In the wake of the 25-hour trip by National Security Adviser Brent Scowcroft and Deputy Secretary of State Lawrence Eagleburger, the White House has rushed to say that U.S.-China relations still are not normal. The economic, military and political sanctions imposed after the massacre of protesters in Tien An Men Square last June 4 remain--well, more or less--in place. Then what was the point? Bush, on reflection, argues that “I do not want to isolate the Chinese people,” while other high officials contend that the American approach bolstered China’s political moderates. But the isolation of the Chinese people is solely the doing of their own government, not something that was begun or can be ended in Washington. As for helping the so-called moderates in the Chinese regime, anyone who lacked sufficient credentials as a hard-liner seems to have been driven from office and disgraced in the crackdown that followed the June repression.

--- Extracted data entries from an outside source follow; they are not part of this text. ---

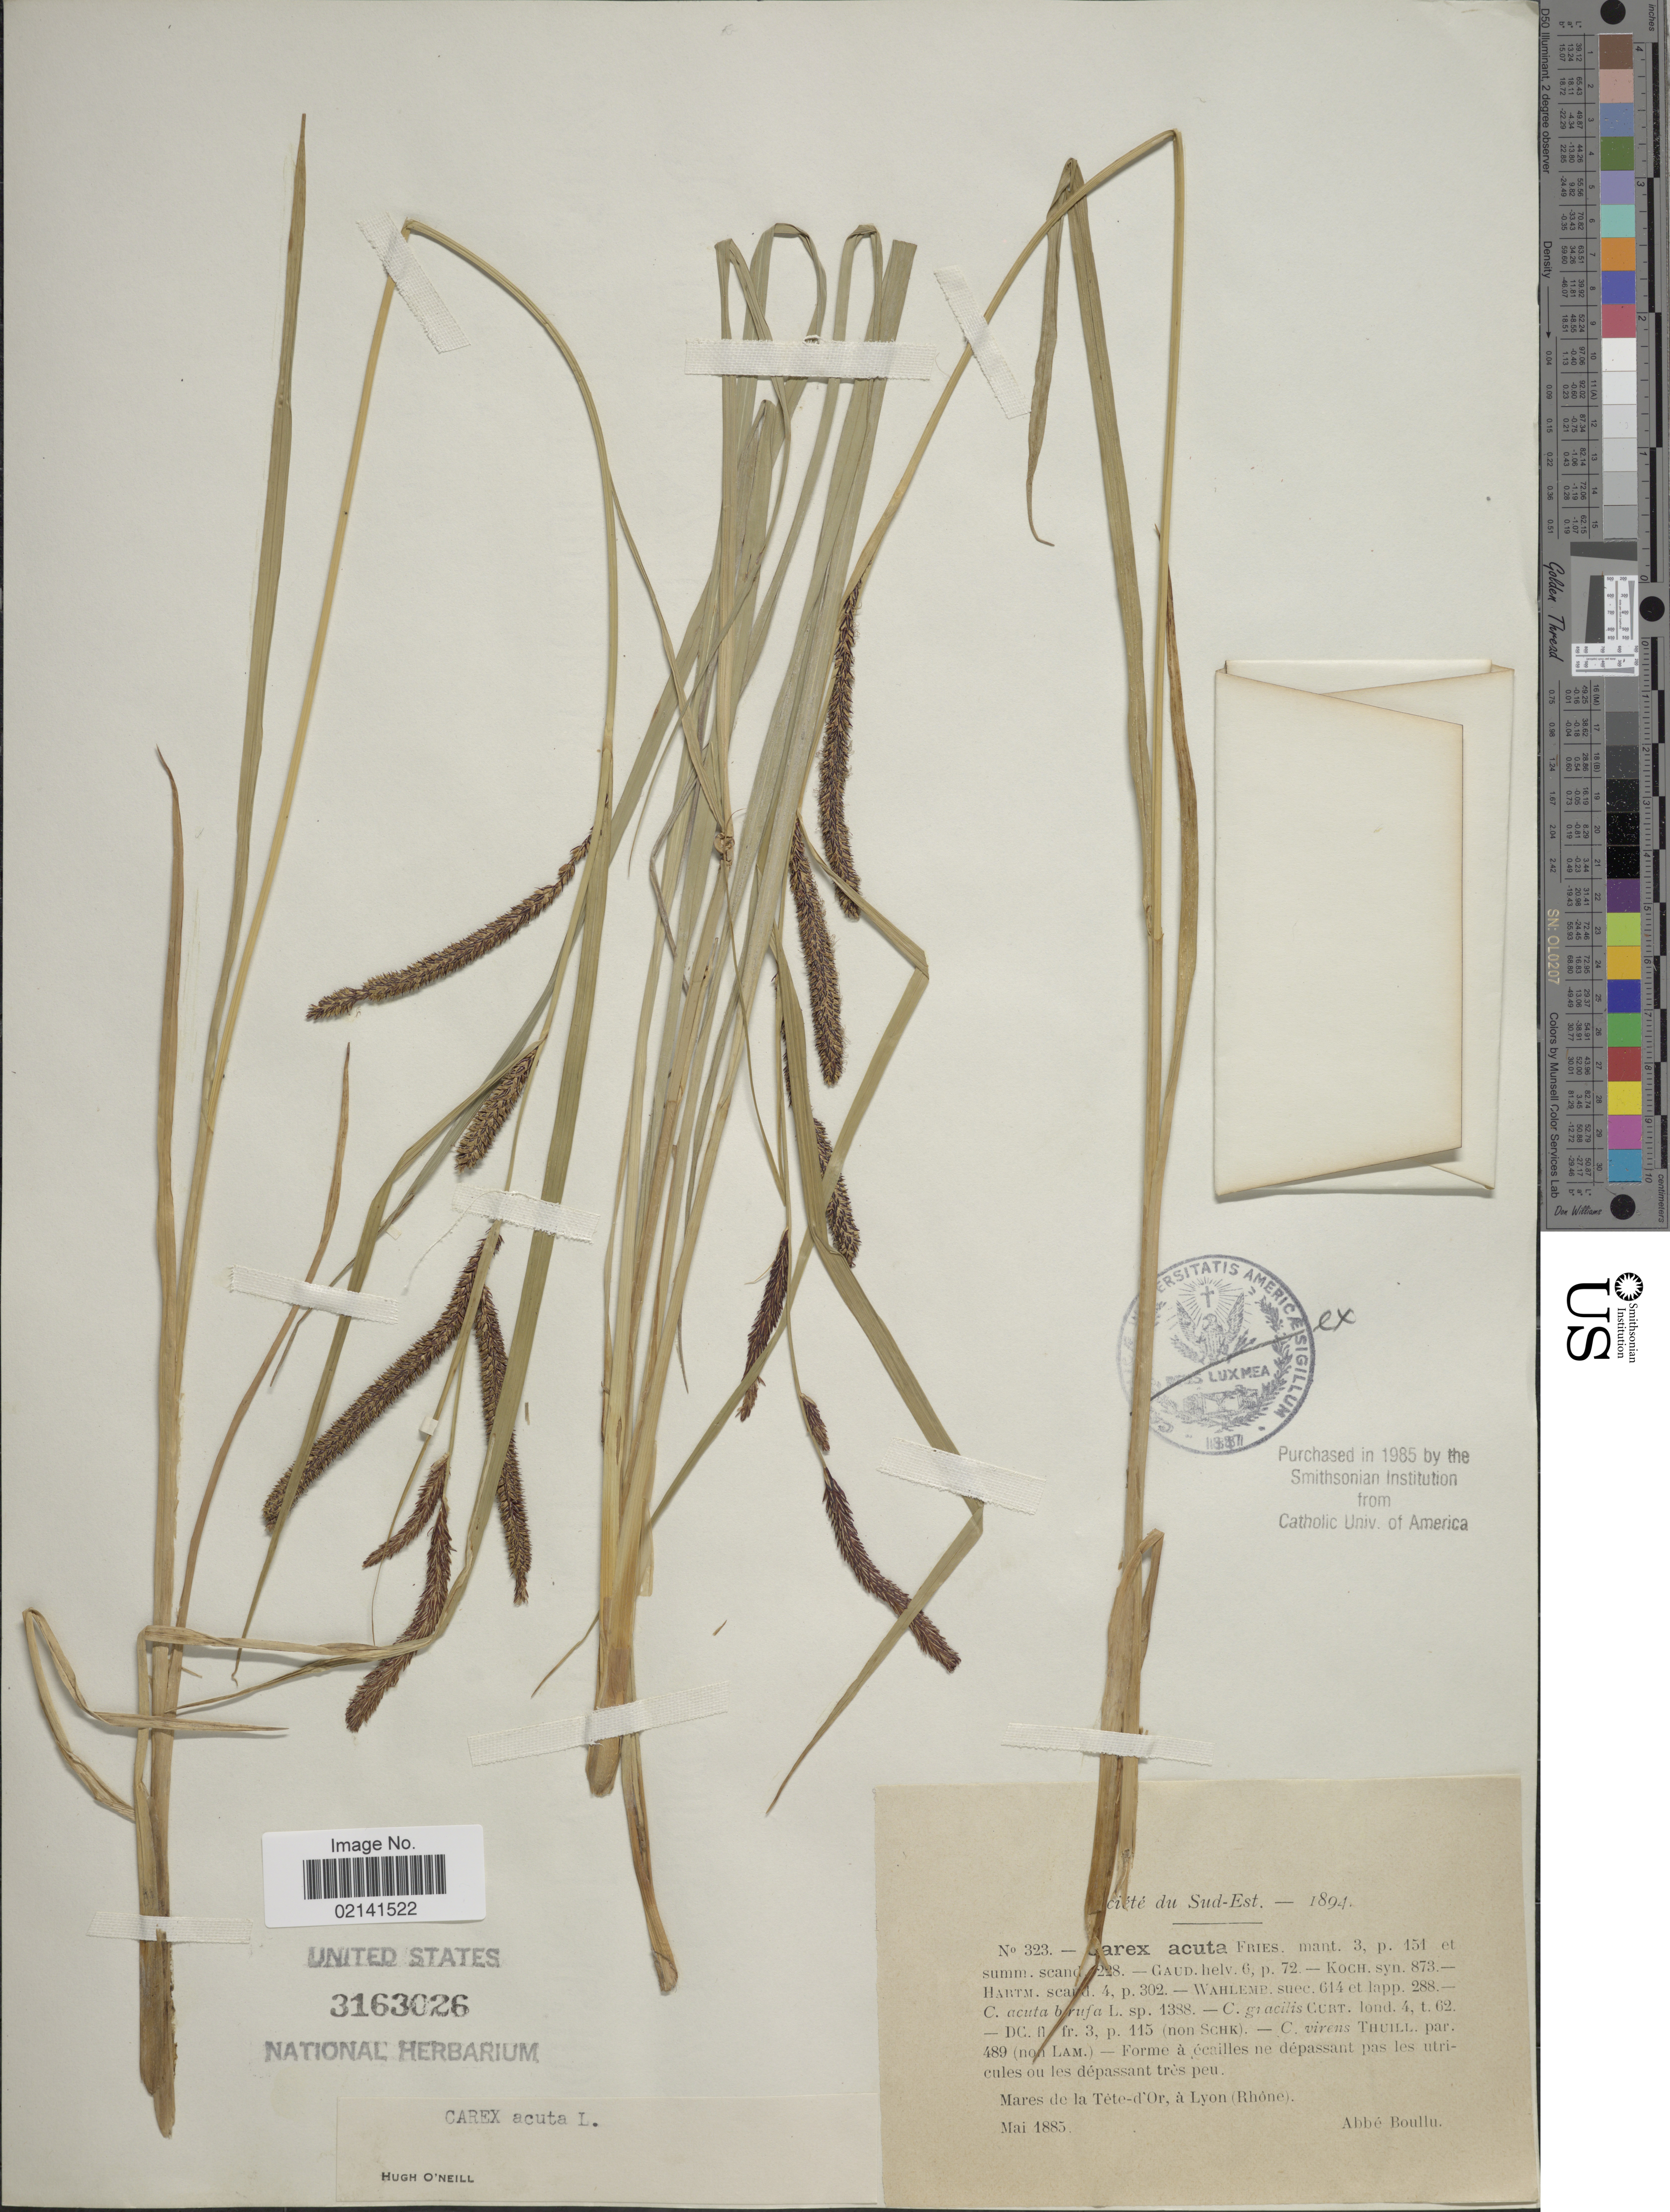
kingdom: Plantae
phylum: Tracheophyta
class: Liliopsida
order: Poales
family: Cyperaceae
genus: Carex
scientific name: Carex acuta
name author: L.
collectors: A. Boullu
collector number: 323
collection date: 1885-05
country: France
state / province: Auvergne-Rhône-Alpes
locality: Sud-Est, Mares de la Tete-d'Or, a Lyon (Rhone).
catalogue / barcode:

At this point there isn’t a shred of evidence that China’s government plans to end its human rights abuses. The one change that can be detected after the American initiative is that overnight the country’s propaganda machine has reduced its attacks on U.S. policy. What the Chinese people will undoubtedly infer from this is that Washington and Beijing have indeed found the common ground that Bush says he is looking for. Could anything be more profoundly demoralizing to those in China who continue to hunger for a freer and more humane society?